### Provided entries
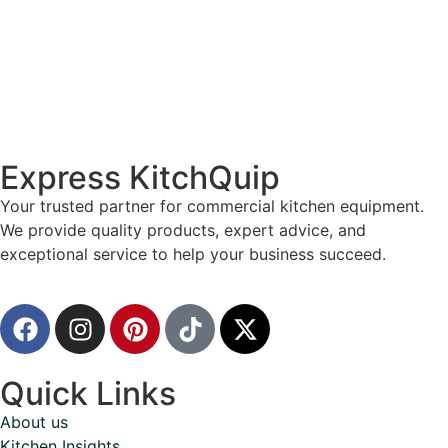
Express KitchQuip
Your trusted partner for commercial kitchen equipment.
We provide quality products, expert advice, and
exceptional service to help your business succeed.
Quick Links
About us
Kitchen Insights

* * *

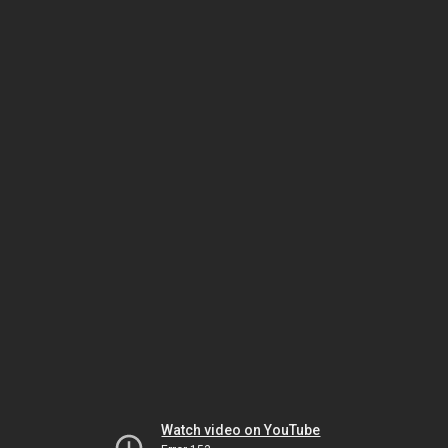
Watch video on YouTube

### Request
Which lines above run from the one containing "We provide quality" to the one containing "Kitchen Insights"? Give them again exactly, both ends included.

### Solved exercise
We provide quality products, expert advice, and
exceptional service to help your business succeed.
Quick Links
About us
Kitchen Insights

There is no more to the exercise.